A Sea of Black Ink: Redactions Undermine Transparency
The reports provided by Lancaster County were so heavily redacted they were rendered nearly meaningless – pages overwhelmed by black ink was among the catalysts to C4CJ filing an appeal with OOR.
In cases involving near fatalities (by law the child’s name cannot be released), the county redacted even the most basic data: the child’s birth date, date of the incident, and date of notification to ChildLine. Also withheld were any references to the types of documents reviewed, the tasks undertaken by the team, and the team’s identified systems’ strengths, deficiencies, and recommendations.
Yet back in 2015, PA DHS clearly stated in its Bulletin 3490-15-01: “The release of child fatality and near fatality information to the general public is necessary to provide a broader perspective on the accomplishments and challenges related to the protection of children in Pennsylvania. Release of this information leads to greater system transparency and accountability.”
C4CJ argued that Lancaster County’s redactions directly contradicted both the spirit and specific requirements of Act 33. However, OOR accepted Lancaster’s attestation that reports “contain identifying information regarding the child, family, and often includes medical information and diagnoses.” OOR noted that the attestation itself was “sufficient evidence to demonstrate that a record is not public under RTKL”.
Despite OOR admitting that it was not “possible to discern from the face of the redacted reports alone what type of information every redaction covers,” OOR concluded from “a cursory review that much of the information was redacted to ensure that no other person was identified, or that their roles in underlying incidents were not identified.”
As part of its appeal to OOR, C4CJ cited PA DHS’ own Tip Sheet, which expressly states that the date of birth or age for a child victim is permitted in the public report. OOR directed Lancaster County to disclose the birth date or age of children in fatality cases (a child’s name is released if there is a fatality), but upheld redactions of this information for near fatalities (a child’s name is not released) writing that the that the “statute does appear to provide the County the authority to redact them.”
====================
◆ Task requirements:
1. From the passage above on Lancaster County's redactions, write out the part starting with "A Sea of Black" and going on through "deficiencies, and recommendations.".
2. Answer these questions about the passage above on Lancaster County's redactions:
(a) What is the number of the bulletin PA DHS issued in 2015?
(b) In near-fatality cases, which three dates did the county redact?
(c) Which PA DHS document did C4CJ cite to show that a child victim's date of birth or age is permitted in the public report?

◆ Source data:
====================
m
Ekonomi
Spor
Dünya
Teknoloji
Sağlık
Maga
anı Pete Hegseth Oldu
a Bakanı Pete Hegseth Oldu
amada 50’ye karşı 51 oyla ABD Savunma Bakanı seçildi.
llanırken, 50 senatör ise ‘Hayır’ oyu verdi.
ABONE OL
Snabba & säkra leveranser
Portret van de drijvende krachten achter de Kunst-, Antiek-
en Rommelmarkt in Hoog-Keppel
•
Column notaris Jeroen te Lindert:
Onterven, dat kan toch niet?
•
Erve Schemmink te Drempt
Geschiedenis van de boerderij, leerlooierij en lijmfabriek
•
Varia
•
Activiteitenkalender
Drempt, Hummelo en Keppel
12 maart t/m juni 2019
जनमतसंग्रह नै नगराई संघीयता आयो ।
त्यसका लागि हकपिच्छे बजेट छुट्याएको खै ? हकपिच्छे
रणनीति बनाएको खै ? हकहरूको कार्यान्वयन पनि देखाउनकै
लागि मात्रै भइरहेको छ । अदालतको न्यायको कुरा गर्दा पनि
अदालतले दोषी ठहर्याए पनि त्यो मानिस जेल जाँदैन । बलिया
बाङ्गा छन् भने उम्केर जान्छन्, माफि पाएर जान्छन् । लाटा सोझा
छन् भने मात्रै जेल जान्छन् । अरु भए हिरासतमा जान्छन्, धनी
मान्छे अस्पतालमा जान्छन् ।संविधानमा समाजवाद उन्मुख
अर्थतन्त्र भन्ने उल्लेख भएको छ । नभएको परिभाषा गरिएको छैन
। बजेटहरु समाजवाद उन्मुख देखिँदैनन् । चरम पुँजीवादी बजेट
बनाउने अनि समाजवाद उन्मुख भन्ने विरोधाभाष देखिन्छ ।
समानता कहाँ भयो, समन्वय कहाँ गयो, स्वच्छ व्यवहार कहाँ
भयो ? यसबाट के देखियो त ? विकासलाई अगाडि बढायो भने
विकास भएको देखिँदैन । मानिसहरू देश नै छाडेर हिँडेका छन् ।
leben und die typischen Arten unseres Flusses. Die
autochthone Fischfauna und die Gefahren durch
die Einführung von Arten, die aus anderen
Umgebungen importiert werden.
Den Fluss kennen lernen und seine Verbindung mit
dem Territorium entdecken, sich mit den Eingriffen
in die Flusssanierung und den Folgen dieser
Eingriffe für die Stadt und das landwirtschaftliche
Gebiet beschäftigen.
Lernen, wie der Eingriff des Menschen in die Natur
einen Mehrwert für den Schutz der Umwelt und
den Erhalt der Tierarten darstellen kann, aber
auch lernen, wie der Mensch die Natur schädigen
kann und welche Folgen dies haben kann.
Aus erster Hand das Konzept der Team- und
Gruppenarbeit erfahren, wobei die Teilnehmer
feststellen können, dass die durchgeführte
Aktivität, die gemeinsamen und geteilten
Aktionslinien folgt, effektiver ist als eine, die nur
====================
◆ Answers below:
1.
A Sea of Black Ink: Redactions Undermine Transparency
The reports provided by Lancaster County were so heavily redacted they were rendered nearly meaningless – pages overwhelmed by black ink was among the catalysts to C4CJ filing an appeal with OOR.
In cases involving near fatalities (by law the child’s name cannot be released), the county redacted even the most basic data: the child’s birth date, date of the incident, and date of notification to ChildLine. Also withheld were any references to the types of documents reviewed, the tasks undertaken by the team, and the team’s identified systems’ strengths, deficiencies, and recommendations.

2.
(a) 3490-15-01
(b) The child's birth date, the date of the incident, and the date of notification to ChildLine
(c) PA DHS' own Tip Sheet